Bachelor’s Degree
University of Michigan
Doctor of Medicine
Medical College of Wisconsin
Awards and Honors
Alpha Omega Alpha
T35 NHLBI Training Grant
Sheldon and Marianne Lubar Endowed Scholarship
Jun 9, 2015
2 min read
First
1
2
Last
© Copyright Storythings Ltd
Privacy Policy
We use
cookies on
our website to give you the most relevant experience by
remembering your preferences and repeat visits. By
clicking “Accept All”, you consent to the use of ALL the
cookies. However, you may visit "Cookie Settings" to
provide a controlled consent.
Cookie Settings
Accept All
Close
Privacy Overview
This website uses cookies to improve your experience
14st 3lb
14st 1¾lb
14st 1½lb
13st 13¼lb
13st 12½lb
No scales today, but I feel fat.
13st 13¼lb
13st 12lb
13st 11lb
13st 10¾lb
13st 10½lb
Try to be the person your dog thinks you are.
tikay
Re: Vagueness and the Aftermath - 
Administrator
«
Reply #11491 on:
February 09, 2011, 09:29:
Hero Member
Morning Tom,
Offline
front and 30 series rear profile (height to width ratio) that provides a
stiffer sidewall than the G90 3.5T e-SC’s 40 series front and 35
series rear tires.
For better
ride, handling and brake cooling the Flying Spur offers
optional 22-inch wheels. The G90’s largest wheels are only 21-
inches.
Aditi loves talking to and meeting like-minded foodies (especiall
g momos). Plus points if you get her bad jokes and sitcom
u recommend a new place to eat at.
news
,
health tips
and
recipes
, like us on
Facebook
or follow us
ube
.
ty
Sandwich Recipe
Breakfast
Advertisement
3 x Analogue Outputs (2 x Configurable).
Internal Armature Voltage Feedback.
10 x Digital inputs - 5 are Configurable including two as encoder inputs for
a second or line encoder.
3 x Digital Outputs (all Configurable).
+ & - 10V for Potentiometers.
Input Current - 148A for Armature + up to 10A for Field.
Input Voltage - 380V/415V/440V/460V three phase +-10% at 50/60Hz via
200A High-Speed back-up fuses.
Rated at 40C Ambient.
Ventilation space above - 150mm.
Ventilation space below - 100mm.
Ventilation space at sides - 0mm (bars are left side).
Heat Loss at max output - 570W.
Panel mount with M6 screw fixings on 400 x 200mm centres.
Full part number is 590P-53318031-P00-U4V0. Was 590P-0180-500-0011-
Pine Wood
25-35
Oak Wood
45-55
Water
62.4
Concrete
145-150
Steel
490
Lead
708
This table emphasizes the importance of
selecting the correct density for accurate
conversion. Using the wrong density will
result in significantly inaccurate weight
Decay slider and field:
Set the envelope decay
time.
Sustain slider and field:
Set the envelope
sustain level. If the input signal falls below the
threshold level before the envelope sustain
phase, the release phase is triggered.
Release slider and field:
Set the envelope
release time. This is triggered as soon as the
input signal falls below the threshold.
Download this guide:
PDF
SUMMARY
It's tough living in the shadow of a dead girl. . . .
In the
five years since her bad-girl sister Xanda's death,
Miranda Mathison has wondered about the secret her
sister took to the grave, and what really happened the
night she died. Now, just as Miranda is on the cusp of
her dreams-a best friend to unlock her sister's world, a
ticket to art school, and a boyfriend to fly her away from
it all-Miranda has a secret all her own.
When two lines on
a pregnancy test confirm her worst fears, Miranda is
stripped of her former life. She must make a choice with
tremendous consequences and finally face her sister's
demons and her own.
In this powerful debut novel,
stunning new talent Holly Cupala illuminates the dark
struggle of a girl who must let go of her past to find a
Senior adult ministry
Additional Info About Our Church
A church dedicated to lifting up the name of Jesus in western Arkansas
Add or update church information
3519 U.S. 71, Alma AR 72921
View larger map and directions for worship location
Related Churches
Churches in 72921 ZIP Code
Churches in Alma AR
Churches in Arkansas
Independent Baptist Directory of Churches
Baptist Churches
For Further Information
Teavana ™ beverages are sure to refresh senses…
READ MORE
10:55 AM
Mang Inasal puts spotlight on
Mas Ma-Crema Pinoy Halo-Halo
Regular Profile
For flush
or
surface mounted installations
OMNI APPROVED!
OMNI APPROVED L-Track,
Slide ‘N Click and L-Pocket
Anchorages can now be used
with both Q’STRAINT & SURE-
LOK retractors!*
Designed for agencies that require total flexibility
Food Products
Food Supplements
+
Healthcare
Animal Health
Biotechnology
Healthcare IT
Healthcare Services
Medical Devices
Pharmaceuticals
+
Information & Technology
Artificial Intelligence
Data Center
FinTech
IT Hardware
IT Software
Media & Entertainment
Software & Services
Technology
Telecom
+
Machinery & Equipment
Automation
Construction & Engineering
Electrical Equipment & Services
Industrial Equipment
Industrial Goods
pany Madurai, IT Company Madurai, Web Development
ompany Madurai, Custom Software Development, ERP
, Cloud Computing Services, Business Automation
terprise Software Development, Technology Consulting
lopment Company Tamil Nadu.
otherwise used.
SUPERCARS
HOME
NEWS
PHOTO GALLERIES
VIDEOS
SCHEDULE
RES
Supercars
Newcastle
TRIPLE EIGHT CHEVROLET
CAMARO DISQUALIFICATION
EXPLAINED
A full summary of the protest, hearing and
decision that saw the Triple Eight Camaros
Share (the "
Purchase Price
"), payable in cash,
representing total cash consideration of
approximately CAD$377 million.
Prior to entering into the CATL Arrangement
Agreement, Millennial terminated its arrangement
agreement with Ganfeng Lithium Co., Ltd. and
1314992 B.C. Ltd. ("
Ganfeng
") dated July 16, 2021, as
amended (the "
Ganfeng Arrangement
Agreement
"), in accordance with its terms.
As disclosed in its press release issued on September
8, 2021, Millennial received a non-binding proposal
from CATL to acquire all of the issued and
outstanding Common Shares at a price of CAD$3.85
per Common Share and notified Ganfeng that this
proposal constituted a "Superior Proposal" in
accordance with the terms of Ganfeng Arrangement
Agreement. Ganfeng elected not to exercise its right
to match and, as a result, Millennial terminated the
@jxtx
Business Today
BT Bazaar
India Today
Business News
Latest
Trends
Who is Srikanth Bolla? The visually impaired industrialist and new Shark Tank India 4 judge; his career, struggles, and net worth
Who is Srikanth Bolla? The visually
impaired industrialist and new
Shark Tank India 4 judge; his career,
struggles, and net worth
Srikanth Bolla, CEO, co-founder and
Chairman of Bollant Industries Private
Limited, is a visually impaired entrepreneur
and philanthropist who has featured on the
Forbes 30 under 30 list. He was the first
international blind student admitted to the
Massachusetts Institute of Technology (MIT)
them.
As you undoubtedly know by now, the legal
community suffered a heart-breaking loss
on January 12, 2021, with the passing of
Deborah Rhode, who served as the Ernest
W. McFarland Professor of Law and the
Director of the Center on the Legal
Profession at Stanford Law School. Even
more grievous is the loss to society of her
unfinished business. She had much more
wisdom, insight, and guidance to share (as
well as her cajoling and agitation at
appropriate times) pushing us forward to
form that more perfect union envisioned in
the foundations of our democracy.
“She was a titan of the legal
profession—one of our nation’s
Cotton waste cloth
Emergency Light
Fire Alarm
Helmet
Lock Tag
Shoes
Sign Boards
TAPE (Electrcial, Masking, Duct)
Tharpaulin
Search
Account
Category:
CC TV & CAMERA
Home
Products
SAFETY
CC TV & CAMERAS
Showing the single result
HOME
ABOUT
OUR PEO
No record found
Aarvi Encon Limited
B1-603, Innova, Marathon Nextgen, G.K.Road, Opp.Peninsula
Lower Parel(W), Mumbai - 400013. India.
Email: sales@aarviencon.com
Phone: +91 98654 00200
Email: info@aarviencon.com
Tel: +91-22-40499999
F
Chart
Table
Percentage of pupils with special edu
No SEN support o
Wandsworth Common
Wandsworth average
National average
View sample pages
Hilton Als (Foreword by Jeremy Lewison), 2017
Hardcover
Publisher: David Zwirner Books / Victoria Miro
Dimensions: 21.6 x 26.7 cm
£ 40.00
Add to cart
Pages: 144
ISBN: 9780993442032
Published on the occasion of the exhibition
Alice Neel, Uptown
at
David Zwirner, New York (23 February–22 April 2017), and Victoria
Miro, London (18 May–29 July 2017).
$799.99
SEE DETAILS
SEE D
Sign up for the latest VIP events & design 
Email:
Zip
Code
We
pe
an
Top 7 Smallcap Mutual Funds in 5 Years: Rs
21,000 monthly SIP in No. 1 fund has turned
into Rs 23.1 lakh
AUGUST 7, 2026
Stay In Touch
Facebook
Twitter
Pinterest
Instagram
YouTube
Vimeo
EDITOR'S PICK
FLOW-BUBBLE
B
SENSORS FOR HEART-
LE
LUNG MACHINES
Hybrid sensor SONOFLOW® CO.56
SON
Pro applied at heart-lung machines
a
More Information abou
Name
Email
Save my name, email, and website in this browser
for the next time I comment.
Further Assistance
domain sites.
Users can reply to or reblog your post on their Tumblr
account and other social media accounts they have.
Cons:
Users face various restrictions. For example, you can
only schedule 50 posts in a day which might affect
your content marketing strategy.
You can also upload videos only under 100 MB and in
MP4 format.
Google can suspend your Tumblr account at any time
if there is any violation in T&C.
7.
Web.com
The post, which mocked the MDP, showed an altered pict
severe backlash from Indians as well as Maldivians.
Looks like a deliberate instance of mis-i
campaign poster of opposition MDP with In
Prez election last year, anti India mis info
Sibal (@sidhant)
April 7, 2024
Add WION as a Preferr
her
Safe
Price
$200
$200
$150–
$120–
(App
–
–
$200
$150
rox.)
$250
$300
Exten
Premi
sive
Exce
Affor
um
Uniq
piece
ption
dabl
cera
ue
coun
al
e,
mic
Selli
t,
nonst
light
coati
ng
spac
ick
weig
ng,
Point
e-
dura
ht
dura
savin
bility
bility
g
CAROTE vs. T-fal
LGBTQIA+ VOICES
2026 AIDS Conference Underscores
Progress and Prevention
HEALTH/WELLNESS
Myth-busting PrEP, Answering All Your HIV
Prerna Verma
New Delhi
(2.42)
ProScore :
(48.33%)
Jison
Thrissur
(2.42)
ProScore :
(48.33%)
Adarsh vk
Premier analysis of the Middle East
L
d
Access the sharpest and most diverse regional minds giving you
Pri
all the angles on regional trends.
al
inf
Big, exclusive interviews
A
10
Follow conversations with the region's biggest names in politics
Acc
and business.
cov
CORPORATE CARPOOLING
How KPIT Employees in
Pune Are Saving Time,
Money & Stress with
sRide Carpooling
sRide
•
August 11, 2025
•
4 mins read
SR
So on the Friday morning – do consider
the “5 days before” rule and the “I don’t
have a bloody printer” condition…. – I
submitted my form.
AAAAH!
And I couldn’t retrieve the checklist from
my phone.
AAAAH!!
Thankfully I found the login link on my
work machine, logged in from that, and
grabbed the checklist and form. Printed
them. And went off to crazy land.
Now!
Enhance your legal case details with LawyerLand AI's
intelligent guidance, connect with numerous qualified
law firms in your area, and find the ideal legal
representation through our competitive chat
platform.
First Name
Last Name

#####

→ **WHAT THE TASK ASKS**: Copy out the part of the items that opens at the very beginning and closes with the line containing "remembering your preferences", keeping every line unchanged.

→ **RESPONSE TO THE EXERCISE**:
Bachelor’s Degree
University of Michigan
Doctor of Medicine
Medical College of Wisconsin
Awards and Honors
Alpha Omega Alpha
T35 NHLBI Training Grant
Sheldon and Marianne Lubar Endowed Scholarship
Jun 9, 2015
2 min read
First
1
2
Last
© Copyright Storythings Ltd
Privacy Policy
We use
cookies on
our website to give you the most relevant experience by
remembering your preferences and repeat visits. By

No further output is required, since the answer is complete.